**Excerpt to read**
===============
Have you ever felt calm in the midst of turmoil? Experienced a sense of knowing in the midst of great uncertainty? Pushed through fear and discovered a resolve in yourself that is best described as compassion toward yourself and others?

Then you have felt what it is like to be a culture designer.

In this article, I want to share what it feels like to be a designer of culture on the inside. What is happening in my body when I am working with emerging cultural patterns, how this shapes what emerges in my mind as insights and intuition for strategic action, and why it is so important to cultivate intimacy with these sensations in order to guide the birthing process of cultural change.

Many people say it is impossible to be a “designer” of culture. Humans are simply too messy, too unpredictable, and too complex — or so they say. The great secret is that it is this very messiness inherent to the human condition that makes it possible to design changes in culture.

This might make more sense with a real-life example.

I have given a lot of workshops about political thought and behavior for practitioners working on social change. In the early days, when I was still very much a novice as a trainer, I used to think that I needed to fully specify the activities for a training event. This meant many painstaking hours putting together presentation slides, careful thought about how to structure group activities, and a clear outline for how the agenda should progress throughout the workshop.

Yet for all this preparation, I discovered over and over again that the workshop participants would hijack the agenda when we came upon a topic that they felt strongly about. The materials about human psychology, neuroscience, sociology and linguistics are inherently powerful at evoking strong feelings — as they relate so deeply to our deepest fears and aspirations, get us thinking about intimate relationships with loved ones, and can even prompt reenactments of past trauma.
===============
**Task objective**
According to the article on culture design, what would workshop participants do when they reached a topic they felt strongly about?

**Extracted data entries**
===============
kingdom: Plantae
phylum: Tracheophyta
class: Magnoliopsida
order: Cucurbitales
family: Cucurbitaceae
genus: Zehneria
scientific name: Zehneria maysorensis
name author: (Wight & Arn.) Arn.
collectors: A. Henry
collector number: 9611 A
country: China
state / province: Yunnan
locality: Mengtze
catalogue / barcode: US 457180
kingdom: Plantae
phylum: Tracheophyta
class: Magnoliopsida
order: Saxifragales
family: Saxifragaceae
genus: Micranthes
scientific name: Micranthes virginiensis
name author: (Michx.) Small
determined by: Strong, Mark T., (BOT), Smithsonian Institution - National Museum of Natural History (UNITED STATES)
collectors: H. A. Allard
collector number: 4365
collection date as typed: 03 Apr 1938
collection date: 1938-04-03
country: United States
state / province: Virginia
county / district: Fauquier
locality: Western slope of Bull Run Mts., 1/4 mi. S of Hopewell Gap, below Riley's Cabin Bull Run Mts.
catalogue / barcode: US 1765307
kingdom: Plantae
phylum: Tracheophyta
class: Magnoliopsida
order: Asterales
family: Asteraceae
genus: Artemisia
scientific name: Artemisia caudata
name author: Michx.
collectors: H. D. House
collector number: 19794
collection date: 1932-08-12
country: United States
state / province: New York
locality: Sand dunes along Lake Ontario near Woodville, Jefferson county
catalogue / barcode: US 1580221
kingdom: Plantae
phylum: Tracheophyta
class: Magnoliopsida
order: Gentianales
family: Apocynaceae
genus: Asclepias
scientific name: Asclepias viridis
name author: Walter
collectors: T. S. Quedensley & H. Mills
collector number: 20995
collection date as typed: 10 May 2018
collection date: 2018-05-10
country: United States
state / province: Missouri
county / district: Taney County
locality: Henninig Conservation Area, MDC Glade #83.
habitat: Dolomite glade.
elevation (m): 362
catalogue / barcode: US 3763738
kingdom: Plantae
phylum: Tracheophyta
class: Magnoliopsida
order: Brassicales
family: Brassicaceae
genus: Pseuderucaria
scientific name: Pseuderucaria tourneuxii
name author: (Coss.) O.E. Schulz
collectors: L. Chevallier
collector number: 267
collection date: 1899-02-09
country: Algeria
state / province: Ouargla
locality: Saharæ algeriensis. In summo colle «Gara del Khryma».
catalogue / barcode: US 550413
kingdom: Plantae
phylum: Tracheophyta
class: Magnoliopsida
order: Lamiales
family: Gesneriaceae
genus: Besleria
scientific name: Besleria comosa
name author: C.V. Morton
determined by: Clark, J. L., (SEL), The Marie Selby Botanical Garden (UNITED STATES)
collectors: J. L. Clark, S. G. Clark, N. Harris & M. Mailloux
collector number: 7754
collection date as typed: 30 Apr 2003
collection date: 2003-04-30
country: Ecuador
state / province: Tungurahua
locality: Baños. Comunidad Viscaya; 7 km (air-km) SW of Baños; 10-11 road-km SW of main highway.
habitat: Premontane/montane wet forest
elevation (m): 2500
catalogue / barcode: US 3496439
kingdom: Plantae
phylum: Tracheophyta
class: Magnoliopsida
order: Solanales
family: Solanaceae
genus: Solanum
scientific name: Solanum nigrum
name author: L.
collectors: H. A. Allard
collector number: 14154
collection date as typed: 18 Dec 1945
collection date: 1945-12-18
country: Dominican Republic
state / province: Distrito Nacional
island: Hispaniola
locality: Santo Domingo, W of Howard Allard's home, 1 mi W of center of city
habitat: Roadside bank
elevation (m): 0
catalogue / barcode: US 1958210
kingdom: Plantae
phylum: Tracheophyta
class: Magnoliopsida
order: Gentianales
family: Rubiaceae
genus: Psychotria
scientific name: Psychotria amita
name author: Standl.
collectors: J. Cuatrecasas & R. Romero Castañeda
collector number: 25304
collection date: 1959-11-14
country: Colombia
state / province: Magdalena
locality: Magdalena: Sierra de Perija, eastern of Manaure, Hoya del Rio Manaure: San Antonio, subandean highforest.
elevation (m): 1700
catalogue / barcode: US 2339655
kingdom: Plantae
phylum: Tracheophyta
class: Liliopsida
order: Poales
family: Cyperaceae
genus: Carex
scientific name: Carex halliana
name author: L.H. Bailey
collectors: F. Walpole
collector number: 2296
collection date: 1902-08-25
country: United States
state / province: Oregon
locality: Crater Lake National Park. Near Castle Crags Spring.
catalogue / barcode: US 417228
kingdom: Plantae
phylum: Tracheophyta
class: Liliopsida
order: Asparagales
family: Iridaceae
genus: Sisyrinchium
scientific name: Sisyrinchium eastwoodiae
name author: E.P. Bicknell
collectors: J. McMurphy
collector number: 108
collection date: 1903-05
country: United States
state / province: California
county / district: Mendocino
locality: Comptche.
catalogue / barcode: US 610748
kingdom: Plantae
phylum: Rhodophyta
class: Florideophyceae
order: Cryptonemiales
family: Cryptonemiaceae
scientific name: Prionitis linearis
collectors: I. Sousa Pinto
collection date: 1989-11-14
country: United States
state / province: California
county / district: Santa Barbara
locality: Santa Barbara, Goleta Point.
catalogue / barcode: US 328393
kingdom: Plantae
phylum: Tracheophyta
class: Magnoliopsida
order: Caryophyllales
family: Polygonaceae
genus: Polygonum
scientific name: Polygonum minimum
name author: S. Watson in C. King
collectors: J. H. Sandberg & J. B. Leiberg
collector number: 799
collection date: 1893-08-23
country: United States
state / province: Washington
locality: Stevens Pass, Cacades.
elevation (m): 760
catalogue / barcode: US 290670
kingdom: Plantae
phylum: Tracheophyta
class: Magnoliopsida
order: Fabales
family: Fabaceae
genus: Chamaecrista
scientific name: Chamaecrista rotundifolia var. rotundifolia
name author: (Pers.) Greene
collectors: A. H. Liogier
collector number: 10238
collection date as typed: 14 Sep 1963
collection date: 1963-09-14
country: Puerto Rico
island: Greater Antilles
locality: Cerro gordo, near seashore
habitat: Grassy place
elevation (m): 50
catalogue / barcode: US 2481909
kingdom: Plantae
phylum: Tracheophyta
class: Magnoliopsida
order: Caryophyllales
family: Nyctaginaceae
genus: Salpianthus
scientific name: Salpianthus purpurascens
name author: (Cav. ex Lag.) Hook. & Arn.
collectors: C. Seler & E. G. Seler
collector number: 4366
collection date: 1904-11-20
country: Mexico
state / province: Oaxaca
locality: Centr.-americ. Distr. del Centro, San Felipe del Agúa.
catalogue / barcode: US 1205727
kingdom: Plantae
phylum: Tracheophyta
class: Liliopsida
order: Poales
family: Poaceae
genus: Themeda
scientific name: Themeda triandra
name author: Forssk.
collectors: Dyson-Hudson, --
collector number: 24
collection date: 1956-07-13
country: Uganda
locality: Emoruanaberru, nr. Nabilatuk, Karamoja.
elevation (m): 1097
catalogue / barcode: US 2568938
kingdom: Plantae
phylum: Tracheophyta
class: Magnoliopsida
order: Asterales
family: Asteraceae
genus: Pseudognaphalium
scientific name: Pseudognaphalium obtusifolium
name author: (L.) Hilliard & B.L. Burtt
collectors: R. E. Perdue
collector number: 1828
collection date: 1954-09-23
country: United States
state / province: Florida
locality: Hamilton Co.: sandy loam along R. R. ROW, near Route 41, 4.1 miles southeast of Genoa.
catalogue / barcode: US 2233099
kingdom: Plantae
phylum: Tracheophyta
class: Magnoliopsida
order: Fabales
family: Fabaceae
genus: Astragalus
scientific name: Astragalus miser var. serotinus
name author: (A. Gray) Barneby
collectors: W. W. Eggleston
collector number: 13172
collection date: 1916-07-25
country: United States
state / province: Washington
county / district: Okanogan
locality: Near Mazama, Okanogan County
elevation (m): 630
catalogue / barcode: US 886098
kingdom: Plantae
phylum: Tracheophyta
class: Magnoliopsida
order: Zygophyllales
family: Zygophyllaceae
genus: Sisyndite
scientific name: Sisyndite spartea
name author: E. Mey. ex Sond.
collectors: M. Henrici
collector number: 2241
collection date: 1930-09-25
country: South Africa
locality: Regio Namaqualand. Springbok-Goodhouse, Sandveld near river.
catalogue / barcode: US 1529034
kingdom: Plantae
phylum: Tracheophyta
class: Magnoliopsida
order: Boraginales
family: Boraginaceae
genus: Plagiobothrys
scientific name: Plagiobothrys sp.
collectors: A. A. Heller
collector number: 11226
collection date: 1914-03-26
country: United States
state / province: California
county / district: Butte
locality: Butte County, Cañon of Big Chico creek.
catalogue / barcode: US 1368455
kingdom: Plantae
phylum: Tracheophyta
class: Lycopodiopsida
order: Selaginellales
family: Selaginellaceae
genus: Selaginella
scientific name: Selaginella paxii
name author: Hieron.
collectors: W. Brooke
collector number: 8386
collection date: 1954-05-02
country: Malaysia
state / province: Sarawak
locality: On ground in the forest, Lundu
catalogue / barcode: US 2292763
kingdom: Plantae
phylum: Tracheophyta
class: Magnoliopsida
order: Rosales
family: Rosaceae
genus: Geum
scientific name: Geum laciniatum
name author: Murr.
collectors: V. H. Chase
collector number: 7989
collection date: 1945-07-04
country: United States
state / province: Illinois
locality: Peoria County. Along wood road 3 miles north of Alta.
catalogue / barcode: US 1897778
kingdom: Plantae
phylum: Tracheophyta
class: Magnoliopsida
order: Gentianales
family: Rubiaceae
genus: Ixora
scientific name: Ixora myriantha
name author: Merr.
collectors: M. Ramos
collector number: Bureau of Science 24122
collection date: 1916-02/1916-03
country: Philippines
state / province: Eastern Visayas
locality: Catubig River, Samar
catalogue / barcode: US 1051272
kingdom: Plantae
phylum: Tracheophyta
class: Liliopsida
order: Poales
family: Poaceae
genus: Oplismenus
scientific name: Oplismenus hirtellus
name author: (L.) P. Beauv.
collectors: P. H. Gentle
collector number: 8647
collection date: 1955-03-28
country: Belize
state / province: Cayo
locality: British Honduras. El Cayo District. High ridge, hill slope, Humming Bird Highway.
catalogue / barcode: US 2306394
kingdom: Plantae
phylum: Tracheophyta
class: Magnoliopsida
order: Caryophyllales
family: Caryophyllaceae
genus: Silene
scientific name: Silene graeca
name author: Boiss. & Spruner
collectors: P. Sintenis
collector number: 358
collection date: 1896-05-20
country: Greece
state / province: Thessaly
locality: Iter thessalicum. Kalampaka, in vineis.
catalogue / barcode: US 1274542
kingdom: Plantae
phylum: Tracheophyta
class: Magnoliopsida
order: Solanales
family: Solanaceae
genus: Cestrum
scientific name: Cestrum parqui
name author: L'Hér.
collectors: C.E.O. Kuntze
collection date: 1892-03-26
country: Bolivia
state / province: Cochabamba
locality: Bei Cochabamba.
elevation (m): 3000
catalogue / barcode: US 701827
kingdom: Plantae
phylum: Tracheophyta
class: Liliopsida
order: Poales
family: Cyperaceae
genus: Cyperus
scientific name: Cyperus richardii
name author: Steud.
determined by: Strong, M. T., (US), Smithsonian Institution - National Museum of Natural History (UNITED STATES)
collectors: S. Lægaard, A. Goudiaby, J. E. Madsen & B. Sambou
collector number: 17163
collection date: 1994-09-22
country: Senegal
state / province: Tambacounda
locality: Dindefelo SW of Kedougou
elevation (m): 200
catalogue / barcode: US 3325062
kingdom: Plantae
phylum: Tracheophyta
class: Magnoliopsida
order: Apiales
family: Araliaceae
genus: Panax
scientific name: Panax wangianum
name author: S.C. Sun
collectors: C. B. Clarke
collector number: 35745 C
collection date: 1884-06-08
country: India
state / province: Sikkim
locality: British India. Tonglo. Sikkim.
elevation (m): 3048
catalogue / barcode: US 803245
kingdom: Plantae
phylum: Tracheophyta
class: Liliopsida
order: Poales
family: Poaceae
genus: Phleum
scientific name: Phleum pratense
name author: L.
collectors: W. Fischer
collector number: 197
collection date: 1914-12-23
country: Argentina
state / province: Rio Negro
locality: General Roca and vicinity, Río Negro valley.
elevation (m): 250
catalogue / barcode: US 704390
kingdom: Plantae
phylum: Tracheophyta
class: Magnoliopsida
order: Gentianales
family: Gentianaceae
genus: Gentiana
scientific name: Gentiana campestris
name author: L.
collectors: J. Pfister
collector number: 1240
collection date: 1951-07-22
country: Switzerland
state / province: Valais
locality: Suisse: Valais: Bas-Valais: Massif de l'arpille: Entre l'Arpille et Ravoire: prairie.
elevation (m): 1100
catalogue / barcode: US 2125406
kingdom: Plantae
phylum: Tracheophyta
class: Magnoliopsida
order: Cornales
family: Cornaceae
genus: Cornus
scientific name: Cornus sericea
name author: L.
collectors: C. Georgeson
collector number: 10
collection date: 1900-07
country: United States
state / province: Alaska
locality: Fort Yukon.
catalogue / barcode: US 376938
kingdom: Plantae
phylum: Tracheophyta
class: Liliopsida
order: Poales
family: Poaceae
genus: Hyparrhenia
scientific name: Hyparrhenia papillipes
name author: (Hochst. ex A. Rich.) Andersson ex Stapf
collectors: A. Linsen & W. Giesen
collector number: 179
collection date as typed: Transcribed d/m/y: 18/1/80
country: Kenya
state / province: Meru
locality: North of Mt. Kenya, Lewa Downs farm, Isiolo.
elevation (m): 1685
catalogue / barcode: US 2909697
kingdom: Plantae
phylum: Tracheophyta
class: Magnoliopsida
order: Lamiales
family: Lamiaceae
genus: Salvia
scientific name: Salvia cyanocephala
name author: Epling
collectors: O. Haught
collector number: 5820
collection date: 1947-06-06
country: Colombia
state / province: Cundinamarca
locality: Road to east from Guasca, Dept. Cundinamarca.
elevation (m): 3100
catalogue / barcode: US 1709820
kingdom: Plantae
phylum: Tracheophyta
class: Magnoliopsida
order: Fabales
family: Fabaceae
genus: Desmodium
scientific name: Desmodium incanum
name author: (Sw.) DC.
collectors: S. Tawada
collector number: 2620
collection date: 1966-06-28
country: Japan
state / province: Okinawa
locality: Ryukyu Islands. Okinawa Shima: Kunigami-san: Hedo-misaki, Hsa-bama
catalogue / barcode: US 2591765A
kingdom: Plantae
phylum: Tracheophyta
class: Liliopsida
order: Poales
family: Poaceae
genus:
===============
**Answer to the problem**
They would hijack the agenda.